Final balance at 55: $513,000
Total contributed: $118,000 | Total interest: $395,000
Interest is 3.4× the total contributions
If Alex waits until 35 (20 years): only $195,000 — starting early nearly triples the result
Rule of 72 — Doubling Time by Rate
| Annual Rate | Years to Double (Rule of 72) | $20,000 becomes | At 30 Years |
|---|---|---|---|
| 4% | 18 years | $40,000 | $64,868 |
| 6% | 12 years | $40,000 | $114,870 |
| 8% | 9 years | $40,000 | $201,253 |
| 10% | 7.2 years | $40,000 | $348,988 |
| 12% | 6 years | $40,000 | $599,197 |
Compounding Frequency — APY vs. APR
APR (Annual Percentage Rate) is the stated rate.
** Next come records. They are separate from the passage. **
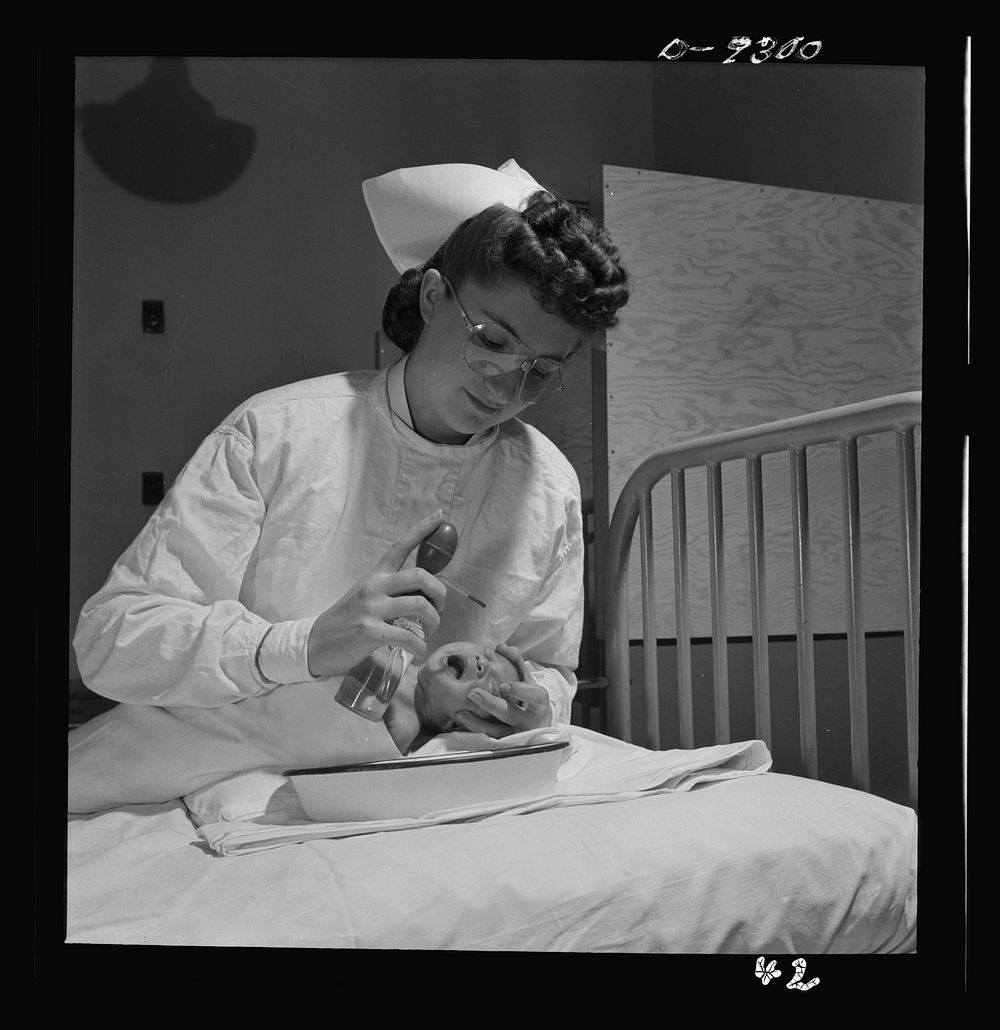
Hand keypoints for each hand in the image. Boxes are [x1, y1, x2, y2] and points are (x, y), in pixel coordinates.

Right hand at [306, 512, 448, 677]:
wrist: (316, 643)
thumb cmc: (346, 620)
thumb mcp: (366, 596)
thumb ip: (391, 591)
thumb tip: (423, 594)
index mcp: (375, 575)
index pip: (400, 546)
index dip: (422, 529)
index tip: (440, 516)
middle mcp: (375, 586)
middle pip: (421, 577)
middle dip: (440, 593)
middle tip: (439, 609)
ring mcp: (372, 608)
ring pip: (420, 605)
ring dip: (434, 621)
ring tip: (428, 632)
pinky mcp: (371, 632)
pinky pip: (409, 637)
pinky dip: (420, 646)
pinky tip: (417, 650)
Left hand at [455, 643, 552, 737]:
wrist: (539, 726)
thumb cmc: (531, 699)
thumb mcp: (528, 680)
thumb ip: (516, 661)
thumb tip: (501, 646)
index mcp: (540, 703)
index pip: (534, 696)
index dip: (519, 690)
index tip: (503, 685)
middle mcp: (530, 721)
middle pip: (511, 714)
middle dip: (491, 705)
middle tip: (473, 694)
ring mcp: (518, 735)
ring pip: (498, 731)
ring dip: (478, 722)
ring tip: (461, 711)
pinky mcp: (506, 744)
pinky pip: (489, 739)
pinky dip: (475, 730)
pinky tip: (463, 719)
APY (Annual Percentage Yield) is what you actually earn after compounding. A 5% APR compounded daily becomes 5.13% APY. For savings accounts and CDs, the APY is always the right number to compare. Most banks advertise APY, not APR. The difference matters more at higher rates and longer horizons.
| Frequency | $10,000 @ 8% over 10 years | Effective APY |
|---|---|---|
| Annually | $21,589 | 8.00% |
| Quarterly | $22,080 | 8.24% |
| Monthly | $22,196 | 8.30% |
| Daily | $22,254 | 8.33% |
Tips for Maximizing Compound Interest
Start earlier — the difference between starting at 25 vs. 35 is typically 2–3× the final balance, not 33% more. Even small increases to your contribution rate matter enormously over time: adding $100/month at 8% for 30 years adds $136,000 to your balance. Minimize fees — a 1% annual management fee on a $200,000 portfolio costs $57,000 over 20 years in foregone compound growth. And choose accounts with daily or monthly compounding (most HYSAs and brokerage accounts) over annual.
Frequently Asked Questions About Compound Interest
What is the compound interest formula?
A = P(1 + r/n)^(nt), where A is the final amount, P is principal, r is the annual interest rate (as a decimal), n is the number of compounding periods per year, and t is time in years. For regular contributions, each payment is also compounded for its remaining time and summed.
How often does compound interest compound?
It depends on the account or investment. High-yield savings accounts typically compound daily. CDs compound daily or monthly. Most investment accounts compound monthly. Bonds typically pay semi-annual interest, which you can reinvest. Always look at the APY (not APR) to compare accounts on equal footing.
Does compound interest work the same for loans?
Yes — but against you. On credit card debt at 24% APR compounded daily, a $5,000 balance with no payments becomes over $8,000 in 3 years. Compound interest is powerful in both directions; the math is the same whether it's working for you (savings) or against you (debt).
What is a realistic long-term return to use?
The S&P 500 has returned ~10.5% annually since 1957 (nominal), or about 7.5% after adjusting for ~3% inflation. Most financial planners use 6–8% for long-term projections to be conservative. For savings accounts, use the current APY which as of 2025 ranges from 4.5–5.5% for high-yield accounts.
What's the difference between simple and compound interest?
Simple interest: A = P(1 + rt). On $10,000 at 8% for 10 years = $18,000. Compound interest (monthly): $22,196 — a $4,196 difference. The gap grows with time: at 30 years, simple interest gives $34,000 vs. compound monthly at $109,357.
How do regular contributions change the formula?
Each contribution is essentially a new principal that compounds for its remaining time. The total is the sum of all those compounded amounts. This is called the future value of an annuity. For $200/month at 8% over 20 years, contributions total $48,000 but the account value reaches $118,589.